[j-nsp] BGP output queue priorities between RIBs/NLRIs

adamv0025 at netconsultings.com adamv0025 at netconsultings.com
Wed Nov 11 10:10:42 EST 2020


> Rob Foehl
> Sent: Tuesday, November 10, 2020 6:26 PM
> 
> On Tue, 10 Nov 2020, Jeffrey Haas wrote:
> 
> > The thing to remember is that even though you're not getting a given
afi/safi
> as front-loaded as you want (absolute front of queue), as soon as we have
> routes for that priority they're dispatched accordingly.
> 
> Right, that turns out to be the essential issue -- the output queues
actually are
> working as configured, but the AFI/SAFI routes relevant to a higher
priority
> queue arrive so late in the process that it's basically irrelevant whether
they
> get to cut in line at that point.  Certainly wasn't observable to human
eyes, had
> to capture the traffic to verify.
> 
I agree if priority of route processing is to be user
controllable/selectable then it needs to apply end-to-end, i.e.
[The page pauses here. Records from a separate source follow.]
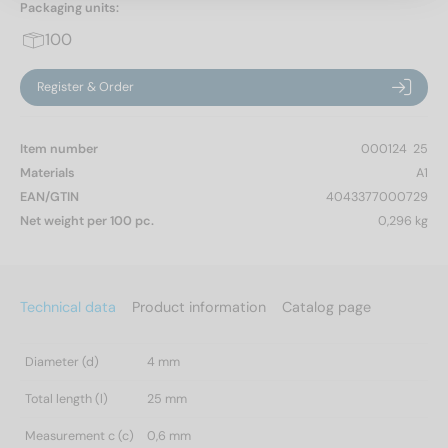
Packaging units:
100
Register & Order
Item number
000124  25
Materials
A1
EAN/GTIN
4043377000729
Net weight per 100 pc.
0,296 kg
Technical data
Product information
Catalog page
Diameter (d)
4 mm
Total length (l)
25 mm
Measurement c (c)
0,6 mm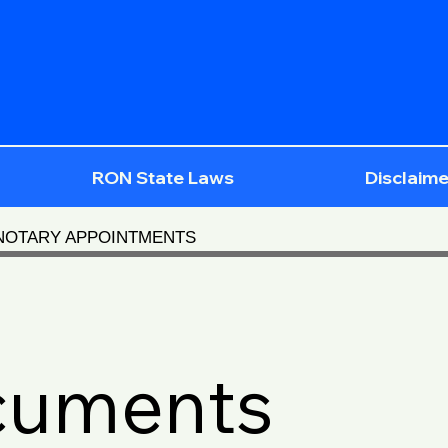
RON State Laws
Disclaime
 NOTARY APPOINTMENTS
cuments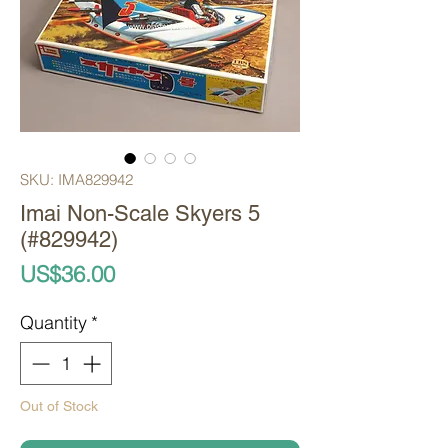
SKU: IMA829942
Imai Non-Scale Skyers 5
(#829942)
Price
US$36.00
Quantity
*
Out of Stock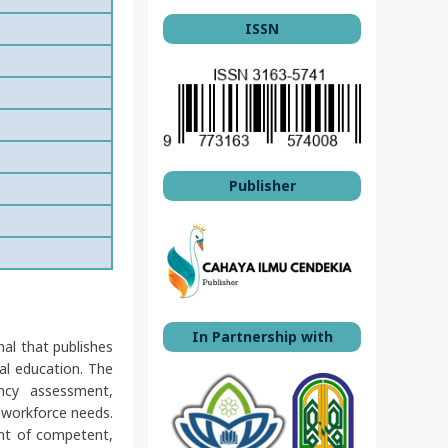
ISSN
Publisher
In Partnership with
nal that publishes
nal education. The
ency assessment,
 workforce needs.
ent of competent,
RX,
processing, TX.
 

> > Full table walks to populate the queues take some seconds to several
minutes
> depending on the scale of the router.  In the absence of prioritization,
> something like the evpn routes might not go out for most of a minute
rather
> than getting delayed some number of seconds until the rib walker has
reached
> that table.
> 
> Ah, maybe this is the sticking point: on a route reflector with an
> RE-S-X6-64 carrying ~10M inet routes and ~10K evpn routes, a new session
> toward an RR client PE needing to be sent ~1.6M inet routes (full table,
add-
> path 2) and maybe ~3K evpn routes takes between 11-17 minutes to get
> through the initial batch.  The evpn routes only arrive at the tail end of
that,
> and may only preempt around 1000 inet routes in the output queues, as
> confirmed by TAC.
> 
> I have some RRs that tend toward the low end of that range and some that
tend
> toward the high end -- and not entirely sure why in either case -- but
that
> timing is pretty consistent overall, and pretty horrifying.  I could
almost live
> with "most of a minute", but this is not that.
> 
Well regardless of this issue at hand I urge you to use separate RRs for
distribution of Internet prefixes and separate ones for VPN(L3/L3) prefixes.
Not only it might *address your problem but it's also much safer since the
probability of malformed message arriving via the Internet (e.g. some
university doing experiments) is much higher then it being originated by
your own PEs.

*it won't address your issue cause PEs on the receiving end will still have
broken priority. 
 


> 
> [on the topic of route refreshes]
> 
> > The intent of the code is to issue the minimum set of refreshes for new
> configuration.  If it's provably not minimum for a given config, there
should be
> a PR on that.
> 
> I'm pretty sure that much is working as intended, given what is actually
> sent -- this issue is the time spent walking other RIBs that have no
> bearing on what's being refreshed.
> 
This is a notorious case actually, again probably because of a missing
state.
Ran into an issue with 2k VRFs + VRF containing internet routes, 
Say after adding 2001st VRF it would take up to 10 minutes for routes
already in VPNv4 on a local PE to actually make it into the newly configured
VRF (directly connected prefixes and static routes appeared instantly).
  

> > The cost of the refresh in getting routes sent to you is another
artifact of "we
> don't keep that state" - at least in that configuration.  This is a
circumstance
> where family route-target (RT-Constrain) may help.  You should find when
> using that feature that adding a new VRF with support for that feature
results in
> the missing routes arriving quite fast - we keep the state.
> 
> I'd briefly looked at RT-Constrain, but wasn't convinced it'd be useful
> here since disinterested PEs only have to discard at most ~10K EVPN routes
> at present.  Worth revisiting that assessment?
> 
It would definitely save some cycles and I'd say it's worth implementing.